RNase treatment - genomic DNA sample lost during purification - RNase treatment troubleshooting (Mar/14/2007 )
Here is the protocol I am using - but doesn't ammonium acetate precipitate DNA? so am I precipitating the DNA and RNase from the supernatent at step 4? Please any suggestions...!
1. Resuspend the ppted and dried gDNA in 300 microliters of 1X TE buffer.
2. Add 15 microliters of 1 microgram/microliter RNAse A. Incubate in a 65° C water bath for 10 min.
3. Add 0.4 vol (126 microliters) of 7.5 M ammonium acetate to precipitate the RNAse A, flick the tube several times to mix.
4. Let stand for 30 min. at 4° C, spin at 13,000 rpm for 30 min. at 4° C, and carefully remove supernatent to new tube. Save the supernatent. Be careful and use a pipette rather than pouring, as the pellet is not visible.
5. Precipitate DNA from supernatent with 1 ml of cold 100% ethanol, mix gently for 1 min. and let stand at -20° C for 30 min.

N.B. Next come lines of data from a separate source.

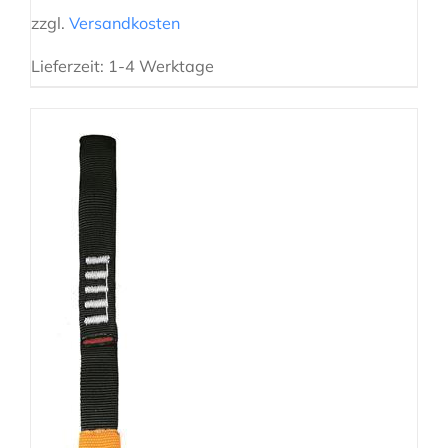
zzgl.
Versandkosten
Lieferzeit:
1-4 Werktage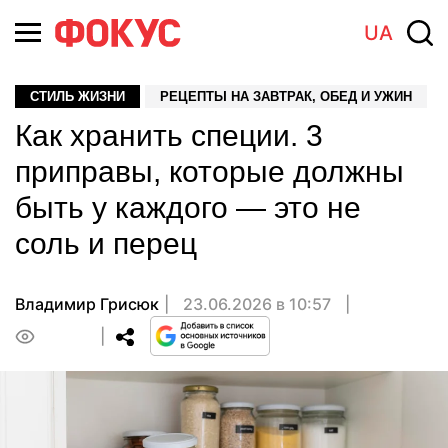
UA
СТИЛЬ ЖИЗНИ
РЕЦЕПТЫ НА ЗАВТРАК, ОБЕД И УЖИН
Как хранить специи. 3
приправы, которые должны
быть у каждого — это не
соль и перец
Владимир Грисюк
23.06.2026 в 10:57
0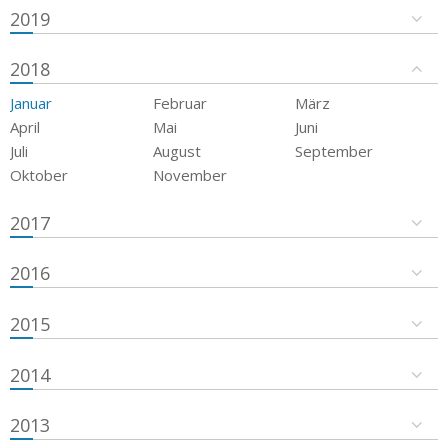
2019
2018
Januar
Februar
März
April
Mai
Juni
Juli
August
September
Oktober
November
2017
2016
2015
2014
2013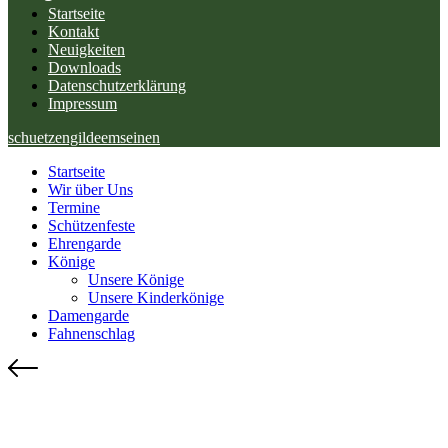
Startseite
Kontakt
Neuigkeiten
Downloads
Datenschutzerklärung
Impressum
schuetzengildeemseinen
Startseite
Wir über Uns
Termine
Schützenfeste
Ehrengarde
Könige
Unsere Könige
Unsere Kinderkönige
Damengarde
Fahnenschlag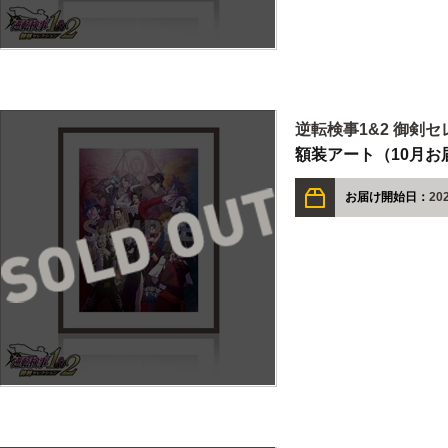
逆転検事1&2 御剣
額装アート（10月お
お届け開始日：
20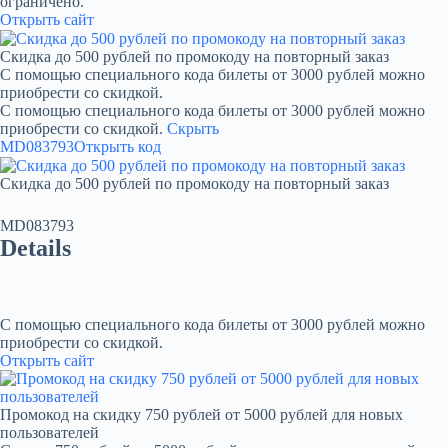
ограничено.
Открыть сайт
Скидка до 500 рублей по промокоду на повторный заказ
С помощью специального кода билеты от 3000 рублей можно
приобрести со скидкой.
С помощью специального кода билеты от 3000 рублей можно
приобрести со скидкой.
Скрыть
MD083793
Открыть код
Скидка до 500 рублей по промокоду на повторный заказ
MD083793
Details
С помощью специального кода билеты от 3000 рублей можно
приобрести со скидкой.
Открыть сайт
Промокод на скидку 750 рублей от 5000 рублей для новых
пользователей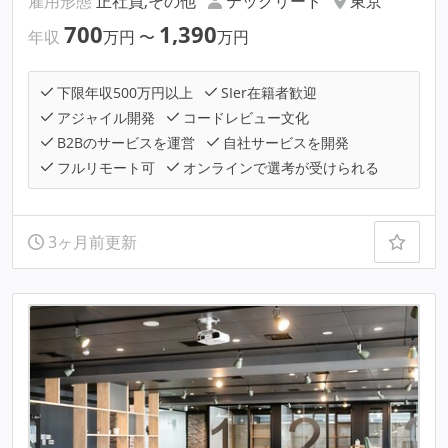
雇用形態
正社員,その他
テックリード
東京
700
1,390
年収
万円
〜
万円
下限年収500万円以上
SIer在籍者歓迎
アジャイル開発
コードレビュー文化
B2Bのサービスを運営
自社サービスを開発
フルリモート可
オンラインで選考が受けられる
3ヶ月前更新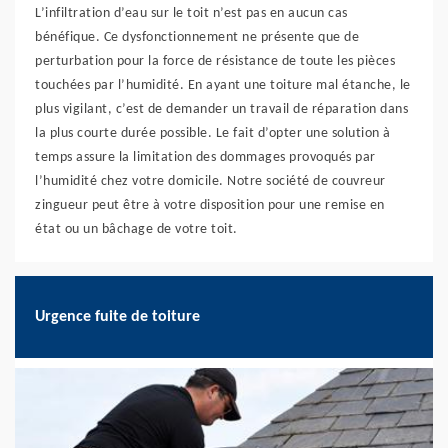
L’infiltration d’eau sur le toit n’est pas en aucun cas
bénéfique. Ce dysfonctionnement ne présente que de
perturbation pour la force de résistance de toute les pièces
touchées par l’humidité. En ayant une toiture mal étanche, le
plus vigilant, c’est de demander un travail de réparation dans
la plus courte durée possible. Le fait d’opter une solution à
temps assure la limitation des dommages provoqués par
l’humidité chez votre domicile. Notre société de couvreur
zingueur peut être à votre disposition pour une remise en
état ou un bâchage de votre toit.
Urgence fuite de toiture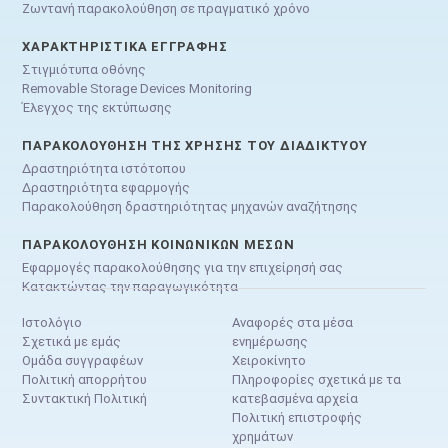
Ζωντανή παρακολούθηση σε πραγματικό χρόνο
ΧΑΡΑΚΤΗΡΙΣΤΙΚΆ ΕΓΓΡΑΦΉΣ
Στιγμιότυπα οθόνης
Removable Storage Devices Monitoring
Έλεγχος της εκτύπωσης
ΠΑΡΑΚΟΛΟΎΘΗΣΗ ΤΗΣ ΧΡΉΣΗΣ ΤΟΥ ΔΙΑΔΙΚΤΎΟΥ
Δραστηριότητα ιστότοπου
Δραστηριότητα εφαρμογής
Παρακολούθηση δραστηριότητας μηχανών αναζήτησης
ΠΑΡΑΚΟΛΟΎΘΗΣΗ ΚΟΙΝΩΝΙΚΏΝ ΜΈΣΩΝ
Εφαρμογές παρακολούθησης για την επιχείρησή σας
Κατακτώντας την παραγωγικότητα
Ιστολόγιο
Αναφορές στα μέσα
Σχετικά με εμάς
ενημέρωσης
Ομάδα συγγραφέων
Χειροκίνητο
Πολιτική απορρήτου
Πληροφορίες σχετικά με τα
Συντακτική Πολιτική
κατεβασμένα αρχεία
Πολιτική επιστροφής
χρημάτων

6. Spin at 13,000 rpm for 20 min. at 4° C, decant and discard ethanol.
7. Wash pellet with 100 microliters wash buffer for 5 min., spin for 5 min. at 13,000 rpm, carefully remove and discard wash buffer using pipette.
Wash pellet with 100 microliters cold 70% ethanol, spin for 5 min. at 13,000 rpm, carefully remove ethanol and allow pellet to air dry using the heat lamp (about 15 minutes or until the pellet appears dry. Usually it "disappears" when dry).
Resuspend the pellet in 20 to 30 microliters of 1X TE buffer.
no. the dna won't precipitate until you add alcohol.